1.12.05

Pensando en Egipto

-----Una vez alguien, a quien ya considero muy cercana, nos hizo una bonita pregunta: “A vosotros cuando pensáis en Egipto, ¿qué imagen os viene primero? ¿qué veis en vuestro pensamiento?".

-----Mi respuesta estaba entonces tan clara como ahora.

-----Yébel Musa (Monte de Moisés), ese lugar donde sentí tocar el cielo.

-----Nocturna travesía, plasmada sobre lienzo negro, en el que cielo y tierra se funden. Centenares de lucecillas, movidas por una fe incondicional, dibujan el serpenteante camino hacia su cima. Dificultoso ascenso, velado por un manto de luceros, que observa al peregrino desde el firmamento.

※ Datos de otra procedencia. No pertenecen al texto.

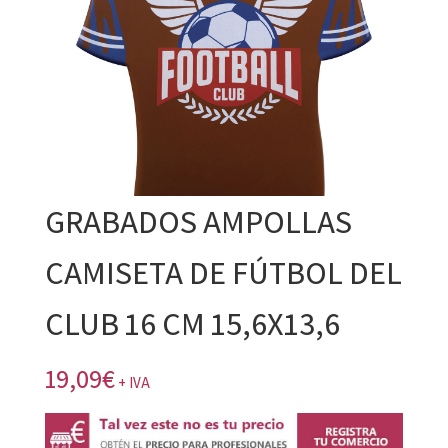
GRABADOS AMPOLLAS
CAMISETA DE FÚTBOL DEL
CLUB 16 CM 15,6X13,6
19,09
€
+ IVA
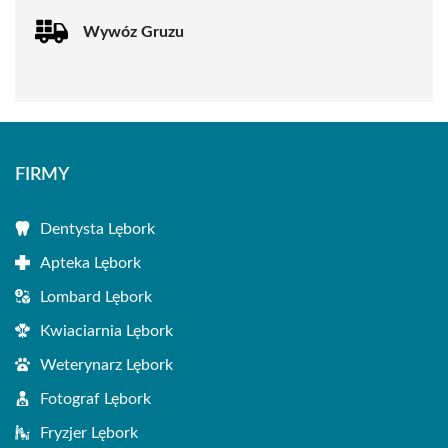
Wywóz Gruzu
FIRMY
Dentysta Lębork
Apteka Lębork
Lombard Lębork
Kwiaciarnia Lębork
Weterynarz Lębork
Fotograf Lębork
Fryzjer Lębork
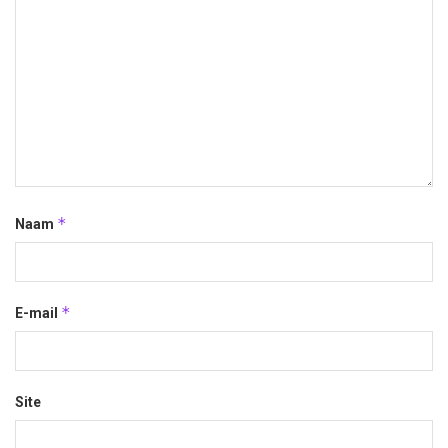
*
Naam
*
E-mail
Site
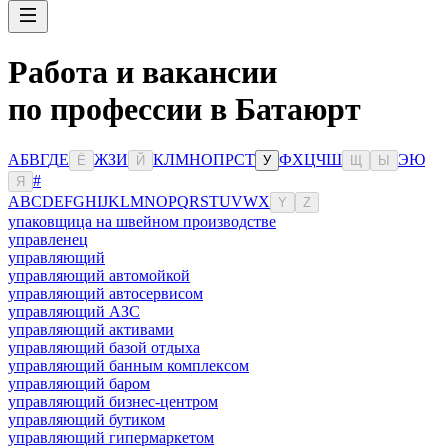
Работа и вакансии
по профессии в Батаюрт
А
Б
В
Г
Д
Е
Ж
З
И
К
Л
М
Н
О
П
Р
С
Т
Ф
Х
Ц
Ч
Ш
Э
Ю
Ё
Й
У
Щ
Ы
#
Я
A
B
C
D
E
F
G
H
I
J
K
L
M
N
O
P
Q
R
S
T
U
V
W
X
Y
Z
упаковщица на швейном производстве
управленец
управляющий
управляющий автомойкой
управляющий автосервисом
управляющий АЗС
управляющий активами
управляющий базой отдыха
управляющий банным комплексом
управляющий баром
управляющий бизнес-центром
управляющий бутиком
управляющий гипермаркетом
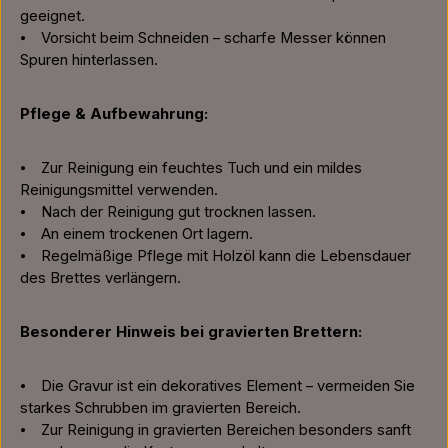
geeignet.
⦁ Vorsicht beim Schneiden – scharfe Messer können
Spuren hinterlassen.
Pflege & Aufbewahrung:
⦁ Zur Reinigung ein feuchtes Tuch und ein mildes
Reinigungsmittel verwenden.
⦁ Nach der Reinigung gut trocknen lassen.
⦁ An einem trockenen Ort lagern.
⦁ Regelmäßige Pflege mit Holzöl kann die Lebensdauer
des Brettes verlängern.
Besonderer Hinweis bei gravierten Brettern:
⦁ Die Gravur ist ein dekoratives Element – vermeiden Sie
starkes Schrubben im gravierten Bereich.
⦁ Zur Reinigung in gravierten Bereichen besonders sanft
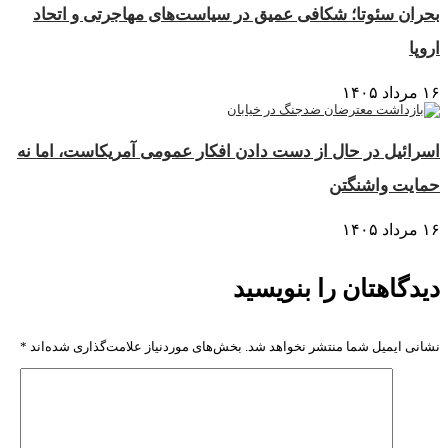
بحران سئوتا؛ شکافی عمیق در سیاست‌های مهاجرتی و اتحاد
اروپا
۱۶ مرداد ۱۴۰۵
اسرائیل در حال از دست دادن افکار عمومی آمریکاست، اما نه
حمایت واشنگتن
۱۶ مرداد ۱۴۰۵
دیدگاهتان را بنویسید
نشانی ایمیل شما منتشر نخواهد شد.
بخش‌های موردنیاز علامت‌گذاری شده‌اند
*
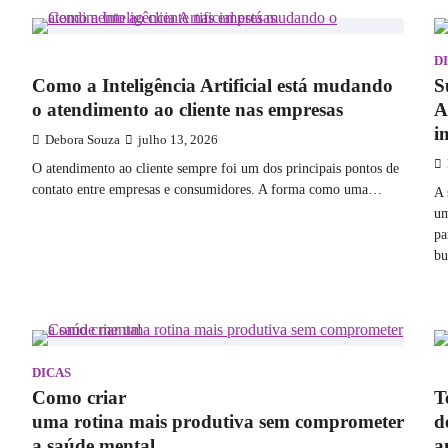
TECNOLOGIA
D
Como a Inteligência Artificial está mudando
S
o atendimento ao cliente nas empresas
A
i
Debora Souza
julho 13, 2026
O atendimento ao cliente sempre foi um dos principais pontos de
contato entre empresas e consumidores. A forma como uma…
A 
um
pa
b
DICAS
E
Como criar
T
uma rotina mais produtiva sem comprometer
d
a saúde mental
a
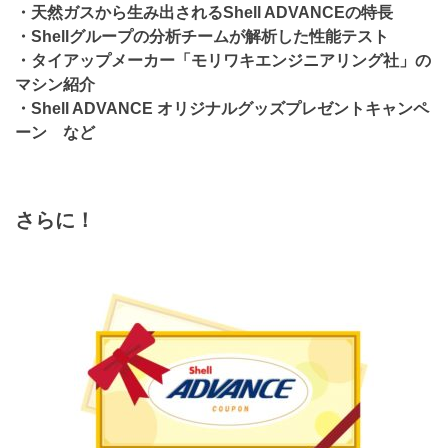
・天然ガスから生み出されるShell ADVANCEの特長
・Shellグループの分析チームが解析した性能テスト
・タイアップメーカー「モリワキエンジニアリング社」の
マシン紹介
・Shell ADVANCE オリジナルグッズプレゼントキャンペ
ーン など
さらに！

-----Cuando cierro mis ojos pensando en Egipto, me veo allí arriba. Con mi cuerpo encogido y tiritando, al son de una gélida danza eólica, que atraviesa la fina manta que me cubre. Sintiendo cómo la intensa energía que flota en el ambiente, penetra por cada poro de mi piel. Observando cómo se apagan las estrellas en el cielo, al tiempo que Ra asciende tintándole de bellos colores. Escuchando el murmullo de afanosos oradores y desentonados cantos de alabanza, que rompen el silencio, consiguiendo estremecer incluso al más ferviente ateo.

-----Todavía hoy se me eriza el vello al recordar aquella sensación, que inundó mis ojos, hasta desbordar contundentes lágrimas que recorrían mis mejillas.

-----Quizá porque no lo esperaba, o por sentir la profunda fe de mi madre, o por palpar el gran amor que siente mi padre hacia ella. Quizá porque desconfiaba de nuestra capacidad para conseguirlo, o por comprobar cómo una anciana mujer, con sus capacidades físicas visiblemente mermadas, alcanzó su sueño. Quizá por ver cómo la fe mueve montañas, calando hondo en los corazones humanos. Quizá porque creo más de lo que pensaba.